Я зарисовала и стала записывать, Марфа Олсуфьевна с усмешкой смотрела.
— Ну, отвели жениха к невесте, сватам пировать можно… Здравствуйте! — сказал, входя, Герман Крепс. Морей Иванович подмигнул посмеиваясь.
— Надо выпить, мать, по случаю бычьей свадьбы.
— Ну-к доставай. А закуска на столе.
— Вы тут чем занимались? — спросил Крепс.
— Своим бабьим делом, нарядами. Вишь, хвасталась… Как раз к свадьбе… — усмехнулась хозяйка.
— Знаете, какую я обнаружила интересную вещь?
Я рассказала про «аглицкие» рукава.
— Интересно, — покрутил бородою Герман, — возможно, вы правы: тут край старины непуганой, как птиц. А я вам хотел предложить сегодня на птиц посмотреть. Пойдем со мной в горы. Не все людей, надо и горы послушать, чтобы край узнать.
— Горы что хошь расскажут, только слушать умей, — отозвался Морей Иванович. — Он те наскажет, Герман-от, он кажну птицу, дерево и камень понимат.
— Трапезуйте, — хозяйка поставила на стол самовар.
В волоковое оконце тянула свежая струя, пахнувшая соленой водой и березками, она отгибала парок над самоваром. Норвежские, с синими каймами, чашки блестели.
— Натошшак кака беседа, кушайте, товда побеседуем, — приглашала хозяйка, разворачивая рыбник.
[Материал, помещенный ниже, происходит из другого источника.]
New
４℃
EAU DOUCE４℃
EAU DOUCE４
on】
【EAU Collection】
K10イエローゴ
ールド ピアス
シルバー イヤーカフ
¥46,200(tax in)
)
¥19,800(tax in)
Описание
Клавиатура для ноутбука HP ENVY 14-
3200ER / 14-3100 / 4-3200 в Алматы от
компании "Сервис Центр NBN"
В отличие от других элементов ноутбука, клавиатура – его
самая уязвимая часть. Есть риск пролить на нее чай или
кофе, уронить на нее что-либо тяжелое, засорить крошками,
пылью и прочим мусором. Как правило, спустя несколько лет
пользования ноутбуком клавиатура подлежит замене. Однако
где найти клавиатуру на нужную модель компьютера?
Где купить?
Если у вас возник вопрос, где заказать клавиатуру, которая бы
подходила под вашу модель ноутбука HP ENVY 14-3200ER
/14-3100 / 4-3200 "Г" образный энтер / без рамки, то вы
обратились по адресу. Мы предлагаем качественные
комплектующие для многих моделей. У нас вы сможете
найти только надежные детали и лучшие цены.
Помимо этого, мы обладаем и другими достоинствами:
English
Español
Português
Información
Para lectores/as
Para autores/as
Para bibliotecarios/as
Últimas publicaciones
— Географу необходимо знать ландшафт, — сказал Герман, откусывая пирог, — походите со мной, посмотрим глухариков.
— Да ведь не время для охоты, — сказала я. — Тока кончилась.
— Но я занимаюсь режимом каменного глухаря, и мне поручено Академией наук привезти несколько штук.
— Ну, пойдем.
В сопках
Стоят на Мурмане хвойные, заросшие мхами, леса. Простираются над ручьями ольхи и серебряные тальники. Перед океаном не выдерживают сосны — отступают. Только березовое криволесье, опускаясь на колени, изворачиваясь, распластывается по земле, с высоких серых скал заглядывает в зеленые океанские волны. Но над Кольской губой еще шумят сосны. Белыми свечками стоят по косогорам березы.
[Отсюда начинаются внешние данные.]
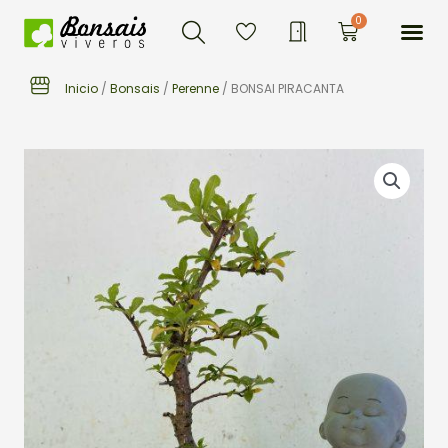
Buscar
Ir
Me
0
Carrito
al
contenido
Inicio
/
Bonsais
/
Perenne
/ BONSAI PIRACANTA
Хорошо в июне под ними: маленькие листочки, словно детские воспоминания, высовываются из почек. Солнечные тени бегают по брусничникам, как веселые маленькие зверьки. Рябчики посвистывают…
Крепс им подсвистывал. Поблескивали очки, отражая голубизну неба. Идти да идти так, вдвоем, когда радость третьей идет с нами. Я оглядывала тонкие, переплетающиеся ветви, уходящие вдаль горы, брусничники между камнями. Хотелось петь, а если не петь, так стихи во весь голос читать.
— А вы, Герман, стихи любите?
— Кои люблю, а без других могу обойтись.
— А без каких не можете?
— Без «Песни о Гайавате» не могу, — твердо сказал Крепс. — А вы ее любите?
— В детстве — очень, а с тех пор не перечитывала.
— Напрасно! Я считаю, «Гайавата», как и «Джунгли» Киплинга, — на все возрасты, от шести до шестидесяти лет, для настоящих людей.
— Настоящие — это какие?
— В которых бродяжий дух. По «Джунглям» я человека определяю: помнит «Джунгли», значит, понимает в редьке вкус, не упомнил — дырявая балалайка у него душа.